[The data Boundary: Start]

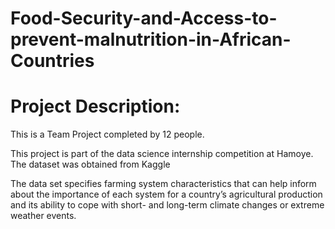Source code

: # Food-Security-and-Access-to-prevent-malnutrition-in-African-Countries

# Project Description: 
This is a Team Project completed by 12 people.

This project is part of the data science internship competition at Hamoye. The dataset was obtained from Kaggle

The data set specifies farming system characteristics that can help inform about the importance of each system for a country’s agricultural production and its ability to cope with short- and long-term climate changes or extreme weather events.


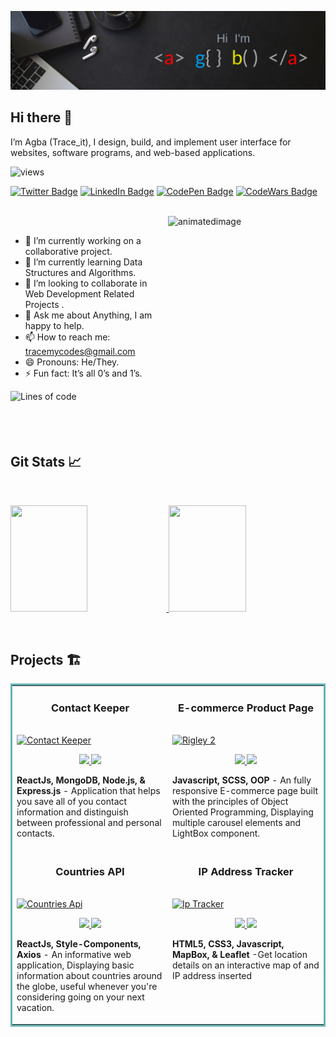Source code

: ![Agba's GitHub Banner](./assets/Agbabannerimage.png)

## Hi there 👋

I’m Agba (Trace_it), I design, build, and implement user interface for websites, software programs, and web-based applications.

![views](https://views-badge.glitch.me/badge?page_id=tracemycodes)

[![Twitter Badge](https://img.shields.io/badge/Twitter-Profile-informational?style=flat&logo=twitter&logoColor=white&color=1CA2F1)](https://twitter.com/trace__it)
[![LinkedIn Badge](https://img.shields.io/badge/LinkedIn-Profile-informational?style=flat&logo=linkedin&logoColor=white&color=0D76A8)](https://www.linkedin.com/in/emmanuel-agba)
[![CodePen Badge](https://img.shields.io/badge/CodePen-Profile-informational?style=flat&logo=codepen&logoColor=white&color=black)](https://codepen.io/tracemycodes)
[![CodeWars Badge](https://img.shields.io/badge/CodeWars-Profile-informational?style=flat&logo=codewars&logoColor=white&color=red)](https://www.codewars.com/users/tracemycodes)

<br>
<img align="right" width="50%" height="350px" src="https://i.ibb.co/b2s4dQp/animation-500-kxa883sd.gif" alt="animatedimage" border="0" margin-top="-20px">
<br>

- 🔭 I’m currently working on a collaborative project.
- 🌱 I’m currently learning Data Structures and Algorithms.
- 👯 I’m looking to collaborate in Web Development Related Projects .
- 💬 Ask me about Anything, I am happy to help.
- 📫 How to reach me: tracemycodes@gmail.com
- 😄 Pronouns: He/They.
- ⚡ Fun fact: It’s all 0’s and 1’s.

![Lines of code](https://img.shields.io/badge/From%20Hello%20World%20I%27ve%20Written-733826%20lines%20of%20code-blue)

<br clear="right"/>

## Git Stats &#x1f4c8;

<br>
<p align="left">
  <a href="https://git.io/streak-stats">
  <img width="49.5%" height="170px" src="https://github-readme-stats.vercel.app/api/top-langs/?username=tracemycodes&layout=compact&title_color=5BCDEC&text_color=FFFEFE&hide=HTML&icon_color=4AB197&bg_color=0D1117" />
  <img width="49.5%" height="170px" src="http://github-readme-streak-stats.herokuapp.com?user=tracemycodes&theme=react&date_format=M%20j%5B%2C%20Y%5D&fire=FFFEFE&currStreakNum=FFFEFE&dates=FFFEFE&background=0D1117&ring=5BCDEC&sideNums=FFFEFE" />
  </a>
</p>
<br>

## Projects &#127959;

<table bordercolor="#66b2b2">
  
  <tr>
    <td width="50%" valign="top">
      <h3 align="center">Contact Keeper</h3>
        <br />
        <a target="_blank" href="">
            <img src="" width="100%" alt="Contact Keeper"/>
        </a>
        <br />
        <p align="center">
          
  <a href="https://github.com/tracemycodes/fullstack_contact_keeper_webapp" target="_blank">
    <img src="https://img.shields.io/static/v1?label=|&message=REPO&color=23555f&style=plastic&logo=github&logo-color=white"/>
  </a>  
  <a href="" target="_blank">
    <img src="https://img.shields.io/static/v1?label=|&message=WEBSITE&color=cdf998&style=plastic&logo=wordpress&logo-color=white"/>
  </a>
      </p>
        <p><strong>ReactJs, MongoDB, Node.js, & Express.js</strong> - Application that helps you save all of you contact information and distinguish between professional and personal contacts.</p>
    </td>
    <td width="50%" valign="top">
      <h3 align="center">E-commerce Product Page</h3>
        <br />
      <a target="_blank" href="https://agba-tracemycodes-e-commerce-product-page.netlify.app/">
            <img src="images/gif2.gif" width="100%"  alt="Rigley 2"/>
        </a>
        <br />
        <p align="center">
          
  <a href="https://github.com/tracemycodes/E-commerce-product-page" target="_blank">
    <img src="https://img.shields.io/static/v1?label=|&message=REPO&color=23555f&style=plastic&logo=github&logo-color=white"/>
  </a>
  <a href="https://agba-tracemycodes-e-commerce-product-page.netlify.app/" target="_blank">
    <img src="https://img.shields.io/static/v1?label=|&message=WEBSITE&color=cdf998&style=plastic&logo=wordpress&logo-color=white"/>
  </a>
      </p>
        <p><strong>Javascript, SCSS, OOP</strong> - An fully responsive E-commerce page built with the principles of Object Oriented Programming, Displaying multiple carousel elements and LightBox component.</p>
    </td>
  </tr>
  
  <tr>
    <td width="50%" valign="top">
      <h3 align="center">Countries API</h3>
      <br />
        <a target="_blank" href="https://agba-tracemycodes-ip-address-tracker.netlify.app/">
          <img src="./assets/countries_api.gif" width="100%" alt="Countries Api"/>
        </a>
      <br />
        <p align="center">
  <a href="https://github.com/tracemycodes/countries_api_info_reactapp" target="_blank">
    <img src="https://img.shields.io/static/v1?label=|&message=REPO&color=23555f&style=plastic&logo=github&logo-color=white"/>
  </a>
  <a href="https://agba-tracemycodes-ip-address-tracker.netlify.app/" target="_blank">
    <img src="https://img.shields.io/static/v1?label=|&message=WEBSITE&color=cdf998&style=plastic&logo=wordpress&logo-color=white"/>
  </a>
      </p>
        <p><strong>ReactJs, Style-Components, Axios</strong> - An informative web application, Displaying basic information about countries around the globe, useful whenever you're considering going on your next vacation.</p>
    </td>
    <td width="50%" valign="top">
      <h3 align="center">IP Address Tracker</h3>
        <br />
        <a target="_blank" href="https://agba-tracemycodes-ip-address-tracker.netlify.app/">
          <img src="./assets/ipaddress.gif" width="100%" alt="Ip Tracker"/>
        </a>
        <br />
        <p align="center">
          
  <a href="https://github.com/tracemycodes/IP-Address-Tracker" target="_blank">
    <img src="https://img.shields.io/static/v1?label=|&message=REPO&color=23555f&style=plastic&logo=github&logo-color=white"/>
  </a>
  <a href="https://agba-tracemycodes-ip-address-tracker.netlify.app/" target="_blank">
    <img src="https://img.shields.io/static/v1?label=|&message=WEBSITE&color=cdf998&style=plastic&logo=wordpress&logo-color=white"/>
  </a>
      </p>
        <p><strong>HTML5, CSS3, Javascript, MapBox, & Leaflet</strong> -Get location details on an interactive map of and IP address inserted</p>
    </td>
  </tr>
</table>
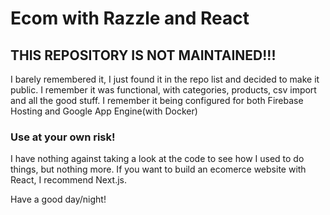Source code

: # Ecom with Razzle and React

## THIS REPOSITORY IS NOT MAINTAINED!!!
I barely remembered it, I just found it in the repo list and decided to make it public.
I remember it was functional, with categories, products, csv import and all the good stuff. I remember it being configured for both Firebase Hosting and Google App Engine(with Docker)

### Use at your own risk!
I have nothing against taking a look at the code to see how I used to do things, but nothing more.
If you want to build an ecomerce website with React, I recommend Next.js.

Have a good day/night!
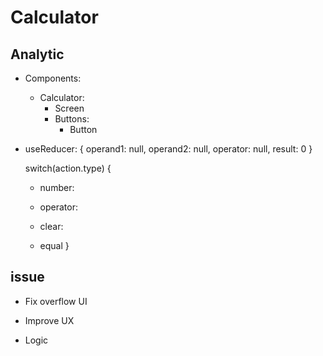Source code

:# Calculator

## Analytic

- Components:

  - Calculator:
    - Screen
    - Buttons:
      - Button

- useReducer:
  {
  operand1: null,
  operand2: null,
  operator: null,
  result: 0
  }

  switch(action.type) {

  - number:

  - operator:
  - clear:
  - equal
    }

## issue

- Fix overflow UI

- Improve UX

- Logic
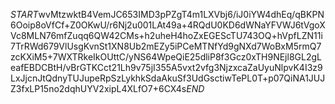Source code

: $START$wvMtzwktB4VemJC653IMD3pPZgT4m1LXVbj6/iJ0iYW4dhEq/qBKPN6Ooip8oVfCf+Z0OKwU/r6Nj2u001LAt49a+4RQdU0KD6dWNaYFVWJ6tVgoXVc8MLN76mfZuqq6QW42CMs+h2uheH4hoZxEGEScTU743OQ+hVpfLZN11i7TrRWd679VlUsgKvnSt1XN8Ub2mEZy5iPCeMTNfYd9gNXd7WoBxM5rmQ7zcKXiM5+7WXTRkeIkOUttC/yNS64WpeQiE25dliP8f3Gcz0xTH9NEjl8GL2gLeafEBDCBtH/vBrGTKCct21Lh9v75jI355A5vxt2vfg3NjzxcaZaUyuNlpvK4I3z9LxJjcnJtQdnyTUJupeRpSzLykhkSdaAkuSf3UdGsctiwTePL0T+p07QiNA1JUJZ3fxLP15no2dqhUYV2xipL4XLfO7+6CX4s$END$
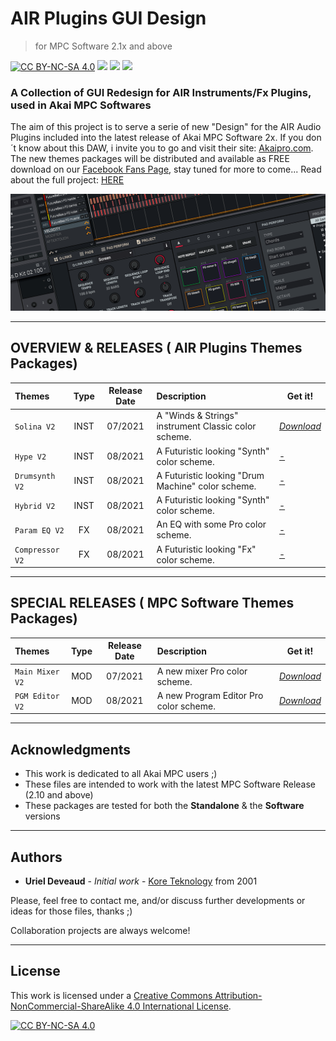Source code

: # AIR Plugins GUI Design 
> for MPC Software 2.1x and above 

[![CC BY-NC-SA 4.0][cc-by-nc-sa-shield]][cc-by-nc-sa] <img src="https://img.shields.io/badge/Code-XML-blue.svg" /> <img src="https://img.shields.io/badge/Images-PNG-purple.svg" /> <img src="https://img.shields.io/badge/AKAI-AIR Plugins-red.svg" />

### A Collection of GUI Redesign for AIR Instruments/Fx Plugins, used in Akai MPC Softwares

The aim of this project is to serve a serie of new "Design" for the AIR Audio Plugins included into the latest release of Akai MPC Software 2x. If you don´t know about this DAW, i invite you to go and visit their site: [Akaipro.com](https://www.akaipro.com/mpc-software). 
The new themes packages will be distributed and available as FREE download on our [Facebook Fans Page](https://www.facebook.com/groups/2455369201273499), stay tuned for more to come... Read about the full project: [HERE](PROJECT.md)

![logo](https://github.com/KoreTeknology/AIR-Plugins-GUI-Design-for-MPC-Software/blob/main/Documentation/images/header_project.png)


---

## OVERVIEW & RELEASES  ( AIR Plugins Themes Packages) 

| Themes | Type | Release Date | Description | Get it! |
| :--- | :---: | :---: | :--- | --- |
| `Solina V2` | INST | 07/2021 | A "Winds & Strings" instrument Classic color scheme. | *[Download]()* |
| `Hype V2` | INST | 08/2021 | A Futuristic looking "Synth" color scheme. | [-]()|
| `Drumsynth V2` | INST | 08/2021 | A Futuristic looking "Drum Machine" color scheme. | [-]()|
| `Hybrid V2` | INST | 08/2021 | A Futuristic looking "Synth" color scheme. | [-]()|
| `Param EQ V2` | FX | 08/2021 | An EQ with some Pro color scheme. | [-]()|
| `Compressor V2` | FX | 08/2021 | A Futuristic looking "Fx" color scheme. | [-]()|

---

## SPECIAL RELEASES  ( MPC Software Themes Packages) 

| Themes | Type | Release Date | Description | Get it! |
| :--- | :---: | :---: | :--- | --- |
| `Main Mixer V2` | MOD | 07/2021 | A new mixer Pro color scheme. | *[Download]()* |
| `PGM Editor V2` | MOD | 08/2021 | A new Program Editor Pro color scheme. | *[Download]()* |

---

## Acknowledgments

* This work is dedicated to all Akai MPC users ;)
* These files are intended to work with the latest MPC Software Release (2.10 and above)
* These packages are tested for both  the **Standalone** & the **Software** versions

---

## Authors

* **Uriel Deveaud** - *Initial work* - [Kore Teknology](https://github.com/KoreTeknology) from 2001

Please, feel free to contact me, and/or discuss further developments or ideas for those files, thanks ;)

Collaboration projects are always welcome!

---

## License

This work is licensed under a
[Creative Commons Attribution-NonCommercial-ShareAlike 4.0 International License][cc-by-nc-sa].

[![CC BY-NC-SA 4.0][cc-by-nc-sa-image]][cc-by-nc-sa]

[cc-by-nc-sa]: http://creativecommons.org/licenses/by-nc-sa/4.0/
[cc-by-nc-sa-image]: https://licensebuttons.net/l/by-nc-sa/4.0/88x31.png
[cc-by-nc-sa-shield]: https://img.shields.io/badge/License-CC%20BY--NC--SA%204.0-lightgrey.svg

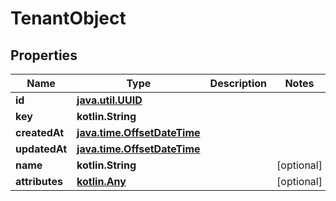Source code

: 
# TenantObject

## Properties
Name | Type | Description | Notes
------------ | ------------- | ------------- | -------------
**id** | [**java.util.UUID**](java.util.UUID.md) |  | 
**key** | **kotlin.String** |  | 
**createdAt** | [**java.time.OffsetDateTime**](java.time.OffsetDateTime.md) |  | 
**updatedAt** | [**java.time.OffsetDateTime**](java.time.OffsetDateTime.md) |  | 
**name** | **kotlin.String** |  |  [optional]
**attributes** | [**kotlin.Any**](.md) |  |  [optional]



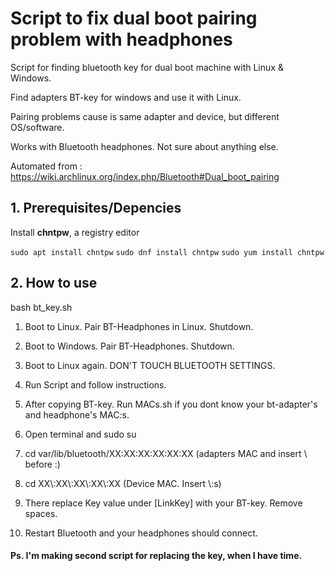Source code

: # Script to fix dual boot pairing problem with headphones

Script for finding bluetooth key for dual boot machine with Linux & Windows.

Find adapters BT-key for windows and use it with Linux.

Pairing problems cause is same adapter and device, but different OS/software.

Works with Bluetooth headphones. Not sure about anything else.

Automated from : https://wiki.archlinux.org/index.php/Bluetooth#Dual_boot_pairing

## 1. Prerequisites/Depencies

Install **chntpw**, a registry editor

`sudo apt install chntpw`
`sudo dnf install chntpw`
`sudo yum install chntpw`

## 2. How to use

bash bt_key.sh

1. Boot to Linux. Pair BT-Headphones in Linux. Shutdown.

2. Boot to Windows. Pair BT-Headphones. Shutdown.

3. Boot to Linux again. DON'T TOUCH BLUETOOTH SETTINGS.

4. Run Script and follow instructions.

5. After copying BT-key. Run MACs.sh if you dont know your bt-adapter's and headphone's MAC:s.

6. Open terminal and sudo su

7. cd var/lib/bluetooth/XX\:XX\:XX\:XX\:XX\:XX (adapters MAC and insert \ before :)

8. cd XX\\:XX\\:XX\\:XX\\:XX (Device MAC. Insert \\:s)

9. There replace Key value under [LinkKey] with your BT-key. Remove spaces.

10. Restart Bluetooth and your headphones should connect.

#### Ps. I'm making second script for replacing the key, when I have time.
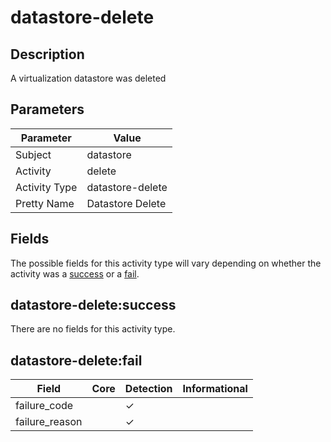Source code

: datastore-delete
================

Description
-----------
A virtualization datastore was deleted

Parameters
----------
| Parameter     | Value            |
| ------------- | ---------------- |
| Subject       | datastore        |
| Activity      | delete           |
| Activity Type | datastore-delete |
| Pretty Name   | Datastore Delete |


Fields
------

The possible fields for this activity type will vary depending on whether the activity was a [success](#datastore-deletesuccess) or a [fail](#datastore-deletefail).


datastore-delete:success
------------------------

There are no fields for this activity type.


datastore-delete:fail
---------------------

| Field          | Core | Detection | Informational |
| -------------- | ---- | --------- | ------------- |
| failure_code   |      | &#10003;  |               |
| failure_reason |      | &#10003;  |               |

[The data Boundary: End]

__Activity__:
Copy the lines from the line with "MPC users ;)" to the line with "Install **chntpw**, a registry editor" verbatim, both of those lines included. Leave the pictures out of your answer.

__Exercise response__:
* This work is dedicated to all Akai MPC users ;)
* These files are intended to work with the latest MPC Software Release (2.10 and above)
* These packages are tested for both  the **Standalone** & the **Software** versions

---

## Authors

* **Uriel Deveaud** - *Initial work* - [Kore Teknology](https://github.com/KoreTeknology) from 2001

Please, feel free to contact me, and/or discuss further developments or ideas for those files, thanks ;)

Collaboration projects are always welcome!

---

## License

This work is licensed under a
[Creative Commons Attribution-NonCommercial-ShareAlike 4.0 International License][cc-by-nc-sa].

[![CC BY-NC-SA 4.0][cc-by-nc-sa-image]][cc-by-nc-sa]

[cc-by-nc-sa]: http://creativecommons.org/licenses/by-nc-sa/4.0/
[cc-by-nc-sa-image]: https://licensebuttons.net/l/by-nc-sa/4.0/88x31.png
[cc-by-nc-sa-shield]: https://img.shields.io/badge/License-CC%20BY--NC--SA%204.0-lightgrey.svg

Source code

: 
# TenantObject

## Properties
Name | Type | Description | Notes
------------ | ------------- | ------------- | -------------
**id** | [**java.util.UUID**](java.util.UUID.md) |  | 
**key** | **kotlin.String** |  | 
**createdAt** | [**java.time.OffsetDateTime**](java.time.OffsetDateTime.md) |  | 
**updatedAt** | [**java.time.OffsetDateTime**](java.time.OffsetDateTime.md) |  | 
**name** | **kotlin.String** |  |  [optional]
**attributes** | [**kotlin.Any**](.md) |  |  [optional]



Source code

: # Script to fix dual boot pairing problem with headphones

Script for finding bluetooth key for dual boot machine with Linux & Windows.

Find adapters BT-key for windows and use it with Linux.

Pairing problems cause is same adapter and device, but different OS/software.

Works with Bluetooth headphones. Not sure about anything else.

Automated from : https://wiki.archlinux.org/index.php/Bluetooth#Dual_boot_pairing

## 1. Prerequisites/Depencies

Install **chntpw**, a registry editor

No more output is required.